What happens if you don’t get enough? Vitamin A deficiency is a worldwide problem. An extreme deficiency causes increased susceptibility to infections—in vitamin-A-deficient children, a case of measles often is fatal, and the eye infections associated with this deficiency at any age often result in irreversible blindness. The irony is that the blindness from vitamin A deficiency is totally preventable by eating the leafy greens rich in this nutrient that grow in every region of the world. Iron-deficiency anemia is another widespread nutritional problem. Although the body does not absorb iron from plants as efficiently as iron from meat, many of us could increase our iron intake by eating many of those same dark green, leafy vegetables.
The Lord instructs us to use these foods “in the season thereof,” when they are at their peak nutritionally and in flavor, texture, and color. With our increased knowledge, we can extend the “season” to last throughout the entire year by canning, drying, freezing, and cold temperature storage, as well as pickling, salting, and preserving. Of course, any kind of processing, including cooking, causes an initial decline in nutritional value of about 20 percent, although this amount varies some depending on the nutrient and cooking conditions. After the initial drop due to processing, nutritional value and appeal continue to decline slowly, depending on storage conditions. (Don’t conclude that we should eat everything raw: cooking helps us digest and absorb some nutrients; it makes some foods palatable and others safe to eat!)
Herbs also add variety to our meals through spices such as onions, garlic, peppers, sage, parsley, bay leaves, etc. Some herbs have medicinal properties as well. However, one should use extreme care in treating illnesses with herbs, since most have not been subjected to the careful testing required for other drugs and some contain powerful chemicals. Some people enjoy herbal teas, but even these should not replace more nutritious drinks in the diet. Always tell your physician if you are taking any herbal teas and know what the tea contains if possible. Recently an association has been identified between herbal teas and cancer of the esophagus, but further research is needed. 3 In Utah, in the summer of 1976, three deaths were attributed to the overuse of herbs. 4 When dealing with severe or chronic illnesses, be especially wary of herbal treatments or remedies that have not been proven effective through scientific studies. Priesthood blessings and competent medical care, not home remedies, should be obtained for treating serious disease.
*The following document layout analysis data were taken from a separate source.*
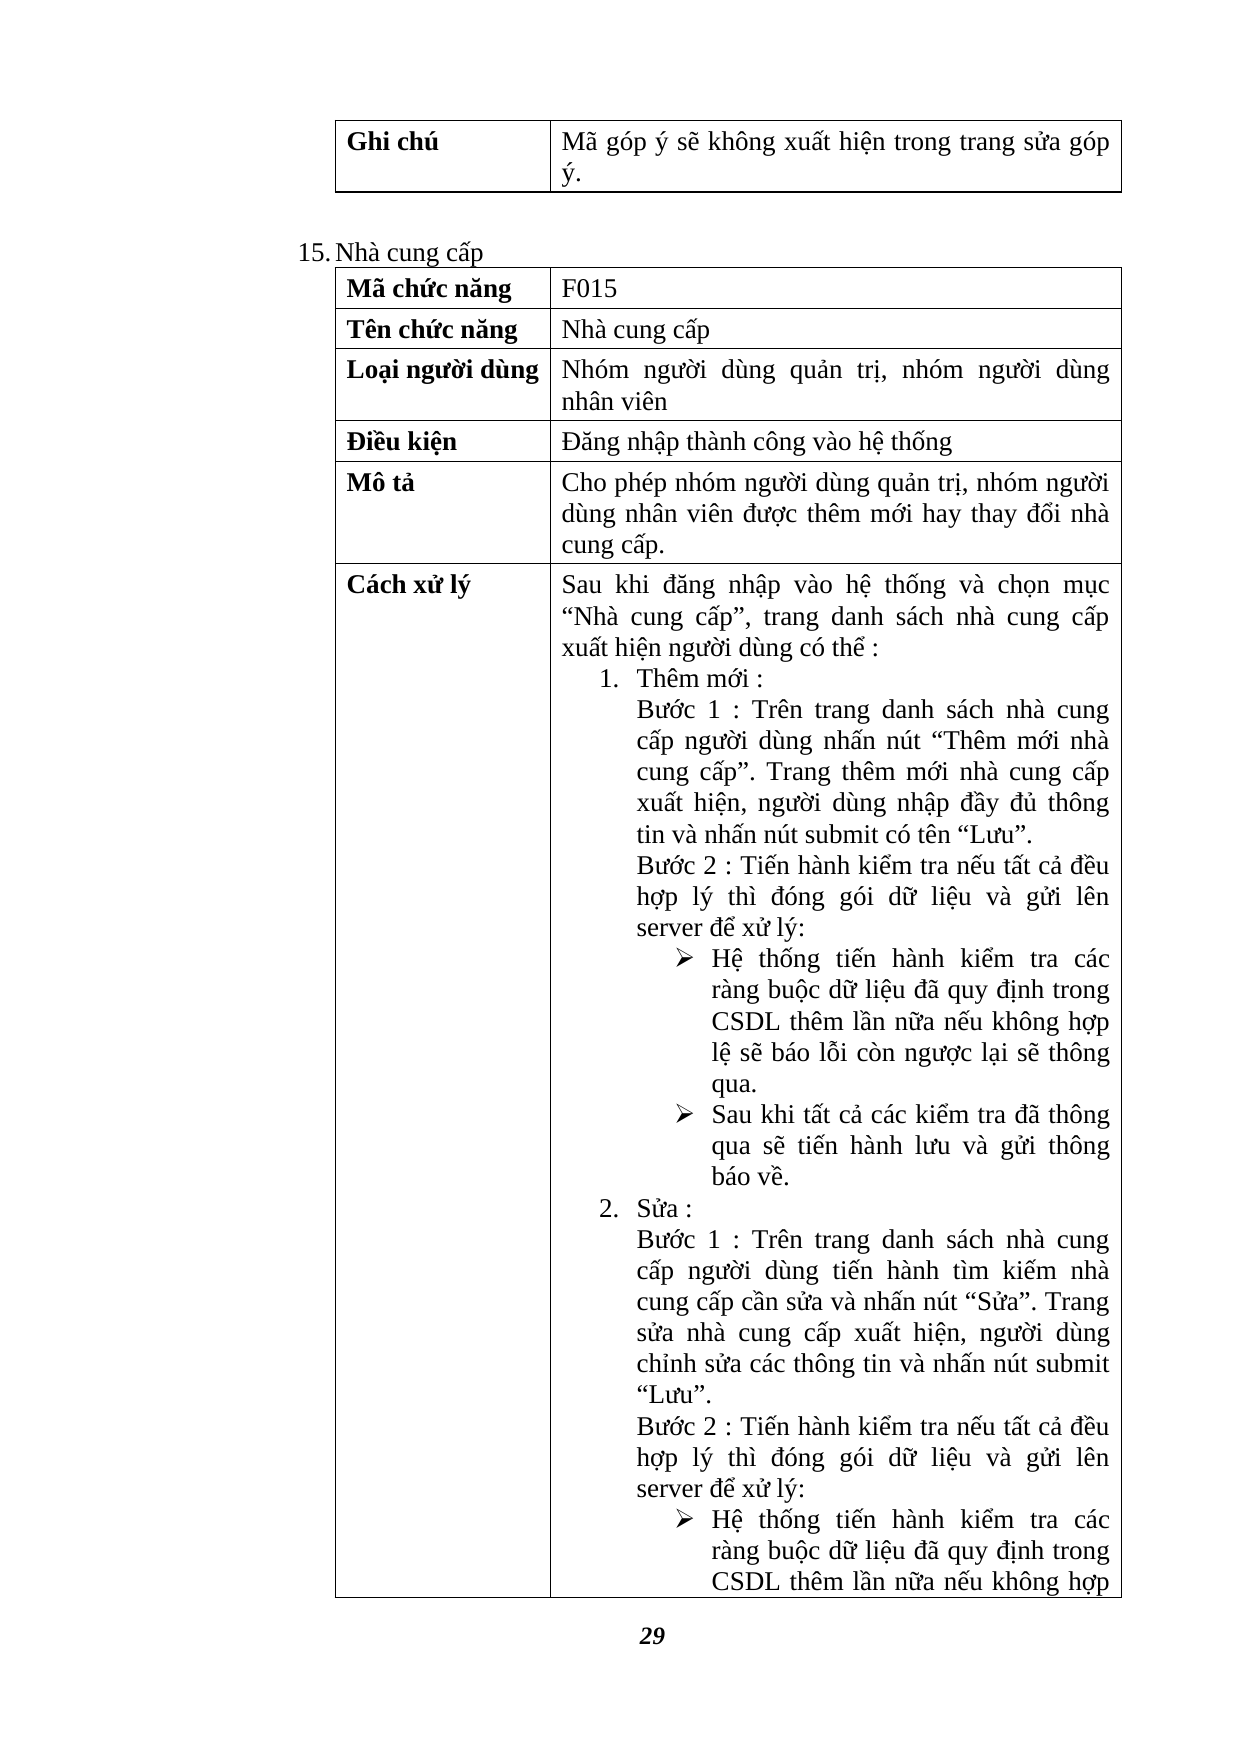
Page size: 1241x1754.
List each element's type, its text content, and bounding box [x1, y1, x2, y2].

table_cell Điều kiện [336, 421, 550, 461]
table_cell Mô tả [336, 462, 550, 563]
list Nhà cung cấp [297, 236, 1122, 267]
table_cell Loại người dùng [336, 349, 550, 420]
table_cell Tên chức năng [336, 309, 550, 348]
table_cell Ghi chú [336, 121, 550, 191]
table_cell Nhóm người dùng quản trị, nhóm người dùng nhân viên [551, 349, 1121, 420]
table_cell Mã góp ý sẽ không xuất hiện trong trang sửa góp ý. [551, 121, 1121, 191]
table_header F015 [551, 268, 1121, 308]
table_cell Đăng nhập thành công vào hệ thống [551, 421, 1121, 461]
table_header Mã chức năng [336, 268, 550, 308]
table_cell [551, 564, 1121, 1597]
table_cell Nhà cung cấp [551, 309, 1121, 348]
table_cell Cách xử lý [336, 564, 550, 1597]
table_cell Cho phép nhóm người dùng quản trị, nhóm người dùng nhân viên được thêm mới hay thay đổi nhà cung cấp. [551, 462, 1121, 563]
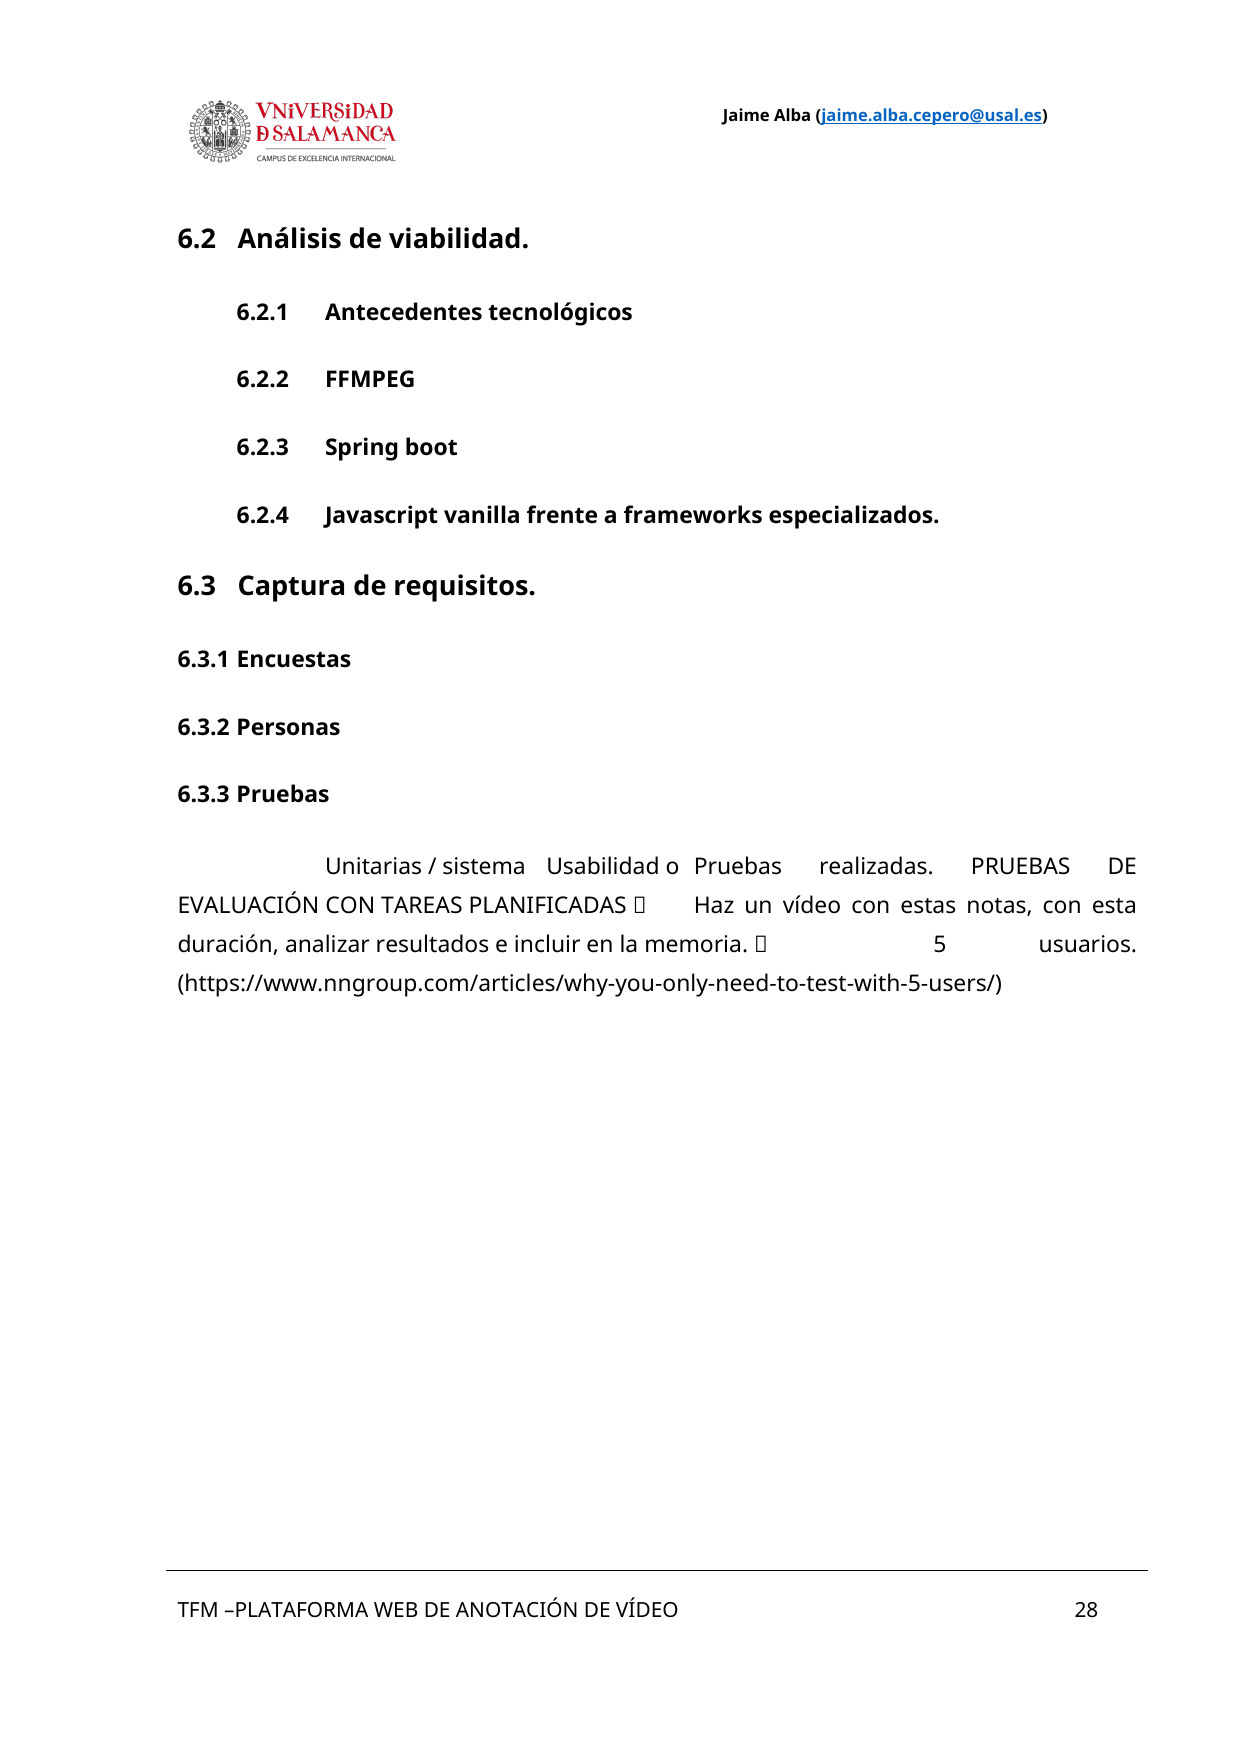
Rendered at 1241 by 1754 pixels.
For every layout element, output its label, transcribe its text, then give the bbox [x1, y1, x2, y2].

text Unitarias / sistema Usabilidad o Pruebas realizadas. PRUEBAS DE EVALUACIÓN CON TAREAS PLANIFICADAS  Haz un vídeo con estas notas, con esta duración, analizar resultados e incluir en la memoria.  5 usuarios. (https://www.nngroup.com/articles/why-you-only-need-to-test-with-5-users/) [177, 850, 1137, 998]
subtitle Personas [177, 710, 1137, 742]
subtitle Análisis de viabilidad. [177, 219, 1137, 256]
subtitle Spring boot [236, 431, 1137, 462]
subtitle Javascript vanilla frente a frameworks especializados. [236, 499, 1137, 530]
subtitle Captura de requisitos. [177, 567, 1137, 603]
subtitle Encuestas [177, 643, 1137, 674]
subtitle Pruebas [177, 778, 1137, 809]
subtitle Antecedentes tecnológicos [236, 296, 1137, 327]
subtitle FFMPEG [236, 363, 1137, 395]
picture [188, 99, 397, 163]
But if we focus only on the nutritional and medicinal values of fruits, herbs, and vegetables we miss an important point. Fruits and vegetables are to be used with thanksgiving—in other words, for our enjoyment! Have you ever heard comments like: “Eat your peas now, then you can have dessert” or “You can go out and play after you finish your carrots.” Somehow statements like these associate vegetables with punishments, not with pleasure! I really enjoy Doctrine and Covenants 59:16–20, [D&C 59:16–20] especially verses 18 and 19, where the Lord emphasizes:
“Yea, all things which come of the earth, in the season thereof, are made for the benefit and the use of man, both to please the eye and to gladden the heart;
“Yea, for food and for raiment, for taste and for smell, to strengthen the body and to enliven the soul.”
It’s nice to know that between the extremes of eating-as-duty and eating-as-self-indulgence lies the Lord’s view—that eating is a pleasant necessity and an occasion for joy and thanksgiving.